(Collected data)

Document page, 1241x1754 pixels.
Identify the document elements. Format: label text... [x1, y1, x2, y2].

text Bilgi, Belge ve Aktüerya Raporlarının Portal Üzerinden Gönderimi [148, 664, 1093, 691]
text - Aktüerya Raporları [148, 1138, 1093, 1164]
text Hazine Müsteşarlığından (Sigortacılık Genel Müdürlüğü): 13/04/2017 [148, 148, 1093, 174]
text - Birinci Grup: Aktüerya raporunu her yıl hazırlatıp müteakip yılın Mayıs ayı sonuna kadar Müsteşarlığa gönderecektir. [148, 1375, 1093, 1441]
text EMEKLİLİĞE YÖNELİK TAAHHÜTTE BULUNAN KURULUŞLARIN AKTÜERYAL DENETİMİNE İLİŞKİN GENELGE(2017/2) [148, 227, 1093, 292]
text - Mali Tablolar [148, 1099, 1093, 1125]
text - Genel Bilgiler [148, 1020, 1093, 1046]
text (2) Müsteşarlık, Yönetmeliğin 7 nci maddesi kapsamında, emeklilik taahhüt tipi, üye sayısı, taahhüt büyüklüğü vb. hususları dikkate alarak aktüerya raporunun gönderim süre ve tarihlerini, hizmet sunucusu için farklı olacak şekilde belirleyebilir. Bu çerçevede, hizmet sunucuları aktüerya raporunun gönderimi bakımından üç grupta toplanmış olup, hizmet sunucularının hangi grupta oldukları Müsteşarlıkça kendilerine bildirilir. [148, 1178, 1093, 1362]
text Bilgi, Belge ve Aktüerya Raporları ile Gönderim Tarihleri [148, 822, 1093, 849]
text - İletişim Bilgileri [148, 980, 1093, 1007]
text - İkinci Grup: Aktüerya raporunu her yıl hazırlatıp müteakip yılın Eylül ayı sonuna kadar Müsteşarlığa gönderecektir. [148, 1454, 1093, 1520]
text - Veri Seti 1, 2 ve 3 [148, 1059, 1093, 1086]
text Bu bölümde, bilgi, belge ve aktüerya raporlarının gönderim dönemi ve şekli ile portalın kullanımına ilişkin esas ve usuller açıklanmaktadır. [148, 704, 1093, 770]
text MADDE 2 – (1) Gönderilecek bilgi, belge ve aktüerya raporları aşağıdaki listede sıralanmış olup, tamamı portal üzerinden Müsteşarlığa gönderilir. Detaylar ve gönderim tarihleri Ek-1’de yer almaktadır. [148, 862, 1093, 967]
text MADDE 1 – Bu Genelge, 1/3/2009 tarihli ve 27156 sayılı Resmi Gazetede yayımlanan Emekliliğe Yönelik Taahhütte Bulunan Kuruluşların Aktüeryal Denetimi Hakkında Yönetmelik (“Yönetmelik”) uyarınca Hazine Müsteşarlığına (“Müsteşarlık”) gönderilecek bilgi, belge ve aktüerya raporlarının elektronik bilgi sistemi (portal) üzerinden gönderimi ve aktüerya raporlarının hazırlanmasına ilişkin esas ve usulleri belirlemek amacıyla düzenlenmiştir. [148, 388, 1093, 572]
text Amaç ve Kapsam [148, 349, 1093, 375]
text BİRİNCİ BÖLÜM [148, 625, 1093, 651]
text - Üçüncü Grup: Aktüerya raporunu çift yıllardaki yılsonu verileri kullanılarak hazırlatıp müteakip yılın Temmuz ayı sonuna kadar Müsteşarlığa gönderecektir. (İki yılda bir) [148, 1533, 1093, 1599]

...

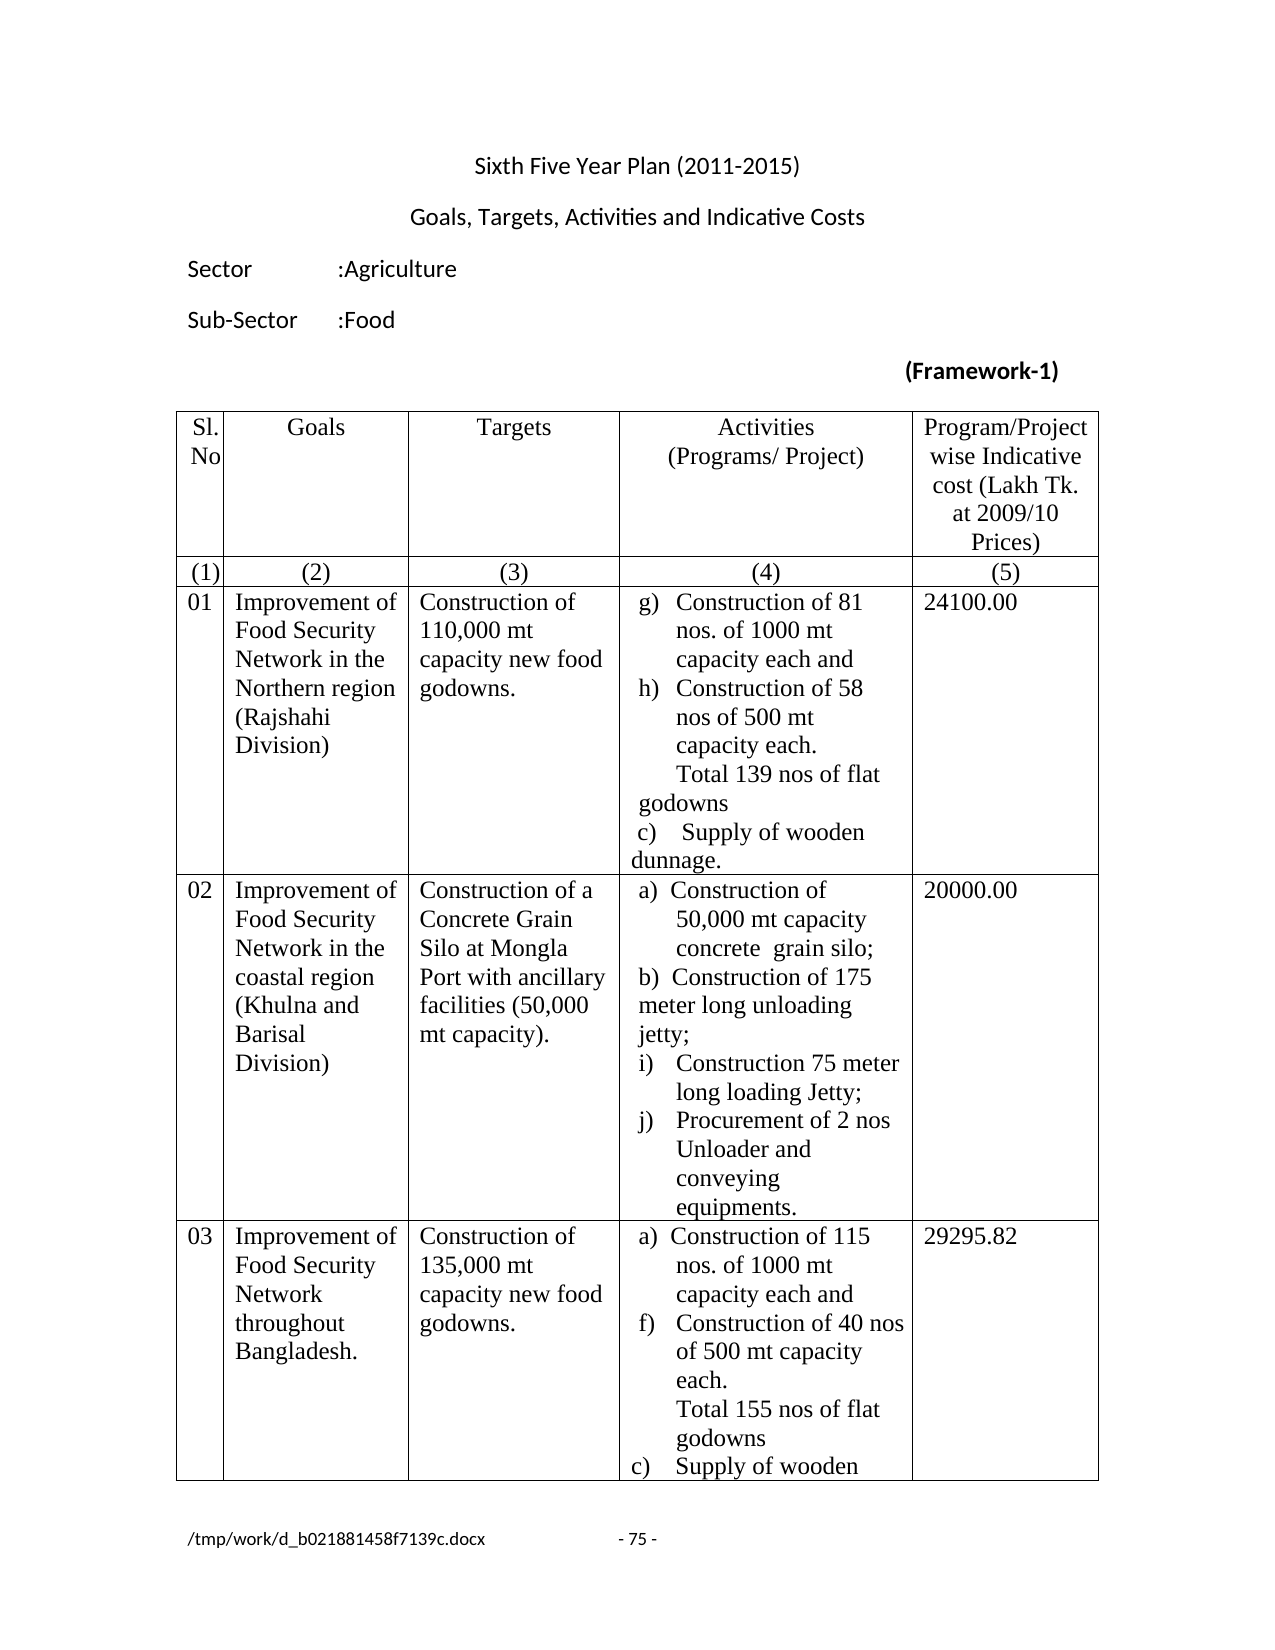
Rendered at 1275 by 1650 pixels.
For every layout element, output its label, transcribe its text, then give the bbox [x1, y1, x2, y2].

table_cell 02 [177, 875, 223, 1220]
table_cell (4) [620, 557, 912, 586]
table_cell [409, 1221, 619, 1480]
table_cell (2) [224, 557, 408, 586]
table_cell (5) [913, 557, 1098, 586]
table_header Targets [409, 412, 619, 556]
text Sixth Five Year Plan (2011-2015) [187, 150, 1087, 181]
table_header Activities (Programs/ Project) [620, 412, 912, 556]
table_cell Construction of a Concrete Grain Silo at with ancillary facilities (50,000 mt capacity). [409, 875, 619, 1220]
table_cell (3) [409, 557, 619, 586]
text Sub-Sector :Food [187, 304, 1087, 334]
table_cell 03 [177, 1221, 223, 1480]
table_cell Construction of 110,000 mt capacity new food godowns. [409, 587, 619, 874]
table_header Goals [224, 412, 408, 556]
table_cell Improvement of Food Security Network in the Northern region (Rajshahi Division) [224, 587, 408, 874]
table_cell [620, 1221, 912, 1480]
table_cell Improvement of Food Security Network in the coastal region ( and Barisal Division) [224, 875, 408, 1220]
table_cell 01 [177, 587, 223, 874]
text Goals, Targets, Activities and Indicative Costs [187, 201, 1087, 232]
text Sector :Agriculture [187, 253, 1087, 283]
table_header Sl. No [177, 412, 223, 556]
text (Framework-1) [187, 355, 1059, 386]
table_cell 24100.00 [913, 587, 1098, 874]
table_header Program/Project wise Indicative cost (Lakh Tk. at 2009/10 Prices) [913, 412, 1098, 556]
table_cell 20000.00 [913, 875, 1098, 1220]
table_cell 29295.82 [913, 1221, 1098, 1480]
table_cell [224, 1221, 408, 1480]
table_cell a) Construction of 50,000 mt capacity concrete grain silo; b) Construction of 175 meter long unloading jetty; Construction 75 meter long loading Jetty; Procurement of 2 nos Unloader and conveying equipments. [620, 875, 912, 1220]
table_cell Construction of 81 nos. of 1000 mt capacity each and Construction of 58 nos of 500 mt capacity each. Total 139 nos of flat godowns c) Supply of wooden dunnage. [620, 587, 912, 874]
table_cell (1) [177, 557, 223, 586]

- EXERCISE BRIEF -
Where the word "gönderecektir" shows up in a line of the records above, count that line; then give the count by itself.

- RESPONSE TO THIS TASK -
3